Wanted to drop in and mention an alternative to VxLAN: GUE -> an in-kernel, L3 encap solution recently (soon to be?) merged into Linux: torvalds/linux@6106253

c4milo · 2014-11-05T18:35:49Z

@maceip agreed with you. It seems to me that an efficient and minimal approach to networking in Docker would be using VXLAN + DOVE extensions or, even better, GUE. I'm inclined to think that OVS is too much for containers but I might be just biased.

maceip · 2014-11-05T18:58:08Z

Given my limited experience, I don't see a compelling reason to do anything in L2 (ovs/vxlan). Is there an argument explaining why people want this? Generic UDP Encapsulation (GUE) seems to provide a simple, performant solution to this network overlay problem, and scales across various environments/providers.

shykes · 2014-11-05T19:07:32Z

@maceip @c4milo isn't GUE super new and poorly supported in the wild? Regarding vxlan+dove, I believe OVS can be used to manage it. Do you think we would be better off hitting the kernel directly? I can see the benefits of not carrying the entire footprint of OVS if we only use a small part of it - but that should be weighed against the difficulty of writing and maintaining new code. We faced a similar tradeoff between continuing to wrap lxc, or carrying our own implementation with libcontainer. Definitely not a no-brainer either way.

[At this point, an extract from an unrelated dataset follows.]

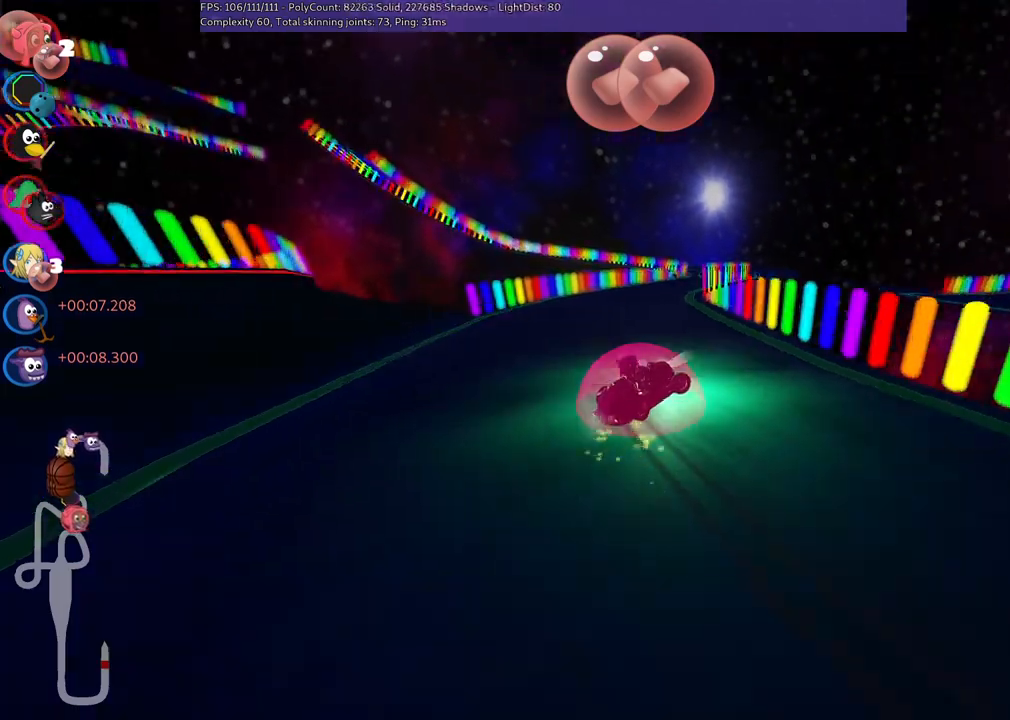
{"keys": ["up"], "events": [[267, "right", "up"], [317, "m", "up"]]}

erikh · 2015-01-09T14:24:29Z

We're reopening this after some discussion with @mavenugo pointing out that our proposal is not a solution for everything in here -- and it should be much closer.

We want this in docker and we don't want to communicate otherwise. So, until we can at least mostly incorporate this proposal into our new extension architecture, we will leave it open and solicit comments.

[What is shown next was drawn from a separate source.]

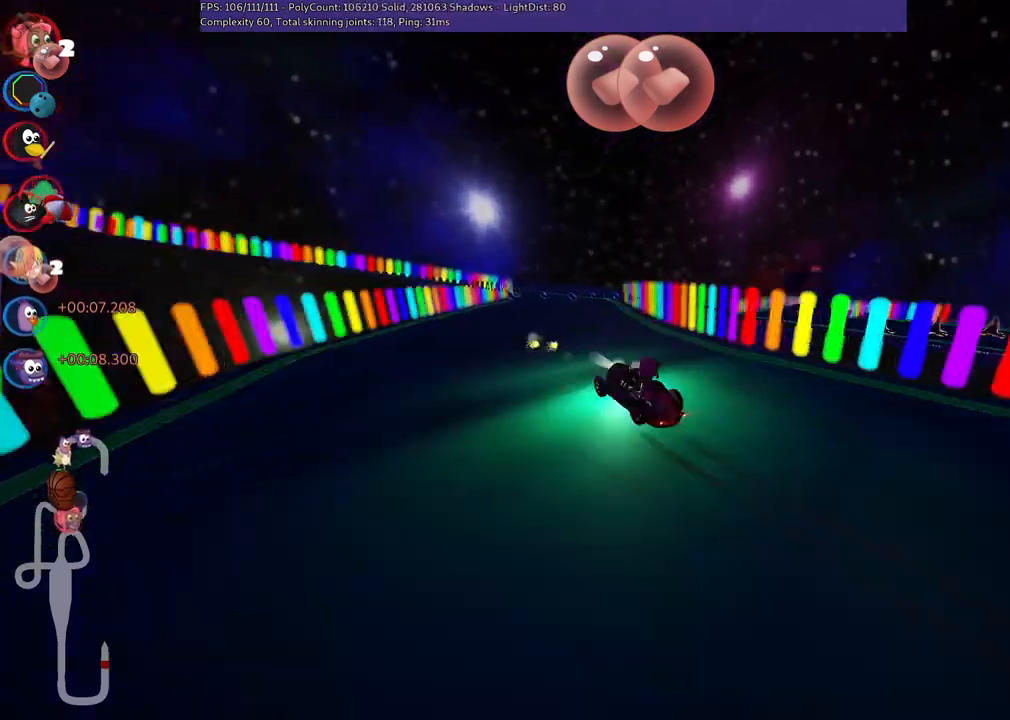
{"keys": ["n", "right", "up"], "events": [[50, "left", "down"], [283, "left", "up"], [367, "right", "down"], [467, "n", "down"]]}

c4milo · 2015-01-09T16:02:25Z

@erikh would you mind giving us the main takeaways after your discussion with @mavenugo?

mavenugo · 2015-01-09T16:19:47Z

@c4milo following is the docker-network IRC log between us regarding reopening the proposal.

madhu: erikh: backjlack thanks for all the great work
[06:12am] madhu: on closing the proposals
[06:13am] madhu: 9983 replaces 8952 and hence closing is accurate
[06:13am] madhu: but imho 8951 should be still open because it is beyond just drivers
[06:13am] madhu: but a generic architecture for all the considerations for a multi-host scenario
[06:14am] madhu: we can close it once all the scenarios are addressed. through other proposals or through 8951
[06:14am] backjlack: madhu: Personally, I'd rather see 9983 implemented and then revisit 8951 to request an update.
[06:15am] madhu: backjlack: okay. if that is the preferred approach sure
[06:15am] erikh: gh#8951
[06:15am] erikh: hmm.
[06:15am] erikh: need to fix that.
[06:15am] confounds joined the chat room.
[06:15am] madhu: keeping it open is actually better imho
[06:15am] erikh: hmm
[06:16am] erikh: backjlack: do you have any objections to keeping it open? madhu does have a pretty good point here.
[06:16am] erikh: we can incorporate it and close it if we feel necessary later
[06:16am] madhu: exactly. that way we can easily answer the questions that are raised
[06:17am] backjlack: erikh: My main concern is that it's more of a discussion around adding OVS support.
[06:17am] erikh: hmm
[06:17am] erikh: ok. let me review and get back to you guys.
[06:17am] madhu: thanks erikh backjlack
[06:17am] madhu: backjlack: just curious. is there any trouble in keeping it open vs closed ?
[06:18am] erikh: hmm
[06:19am] erikh: the only concern I have is that with several networking proposals that we're accidentally misleading our users
[06:19am] backjlack: madhu: If it's open, people leave comments like this one: #8952 (comment)
[06:19am] backjlack: They're under the impression nobody cares about implementing that and it's very confusing.
[06:20am] erikh: hmm
[06:20am] erikh: backjlack: let's leave it open for now
[06:20am] madhu: backjlack: okay good point
[06:20am] madhu: but we were waiting on the extensions to be available
[06:20am] erikh: if we incorporate everything into the new proposal, we will close it.
[06:20am] erikh: (And we can work together to fit that goal)
[06:20am] madhu: now that we are having the momentum, there will be code backing this all up
[06:20am] jodok joined the chat room.
[06:20am] madhu: thanks erikh that would be my suggestion too
[06:21am] erikh: backjlack: WDYT? I think it's reasonable to let people know (by example) we're trying to solve the problem, even if our answers don't necessarily line up with that proposal
[06:22am] backjlack: erikh: Sure, we can reopen the issue and update the top level text to let people know this is going to be addressed after #9983 gets implemented.
[06:22am] erikh: yeah, that's a good idea.
[06:22am] erikh: madhu: can you drive updating the proposal and referencing our new one as well?
[06:23am] erikh: I'll reopen it.
[06:23am] madhu: yes sir.
[06:23am] madhu: thanks guys. appreciate it

c4milo · 2015-01-09T16:58:48Z

@mavenugo nice, thank you, it makes more sense now :)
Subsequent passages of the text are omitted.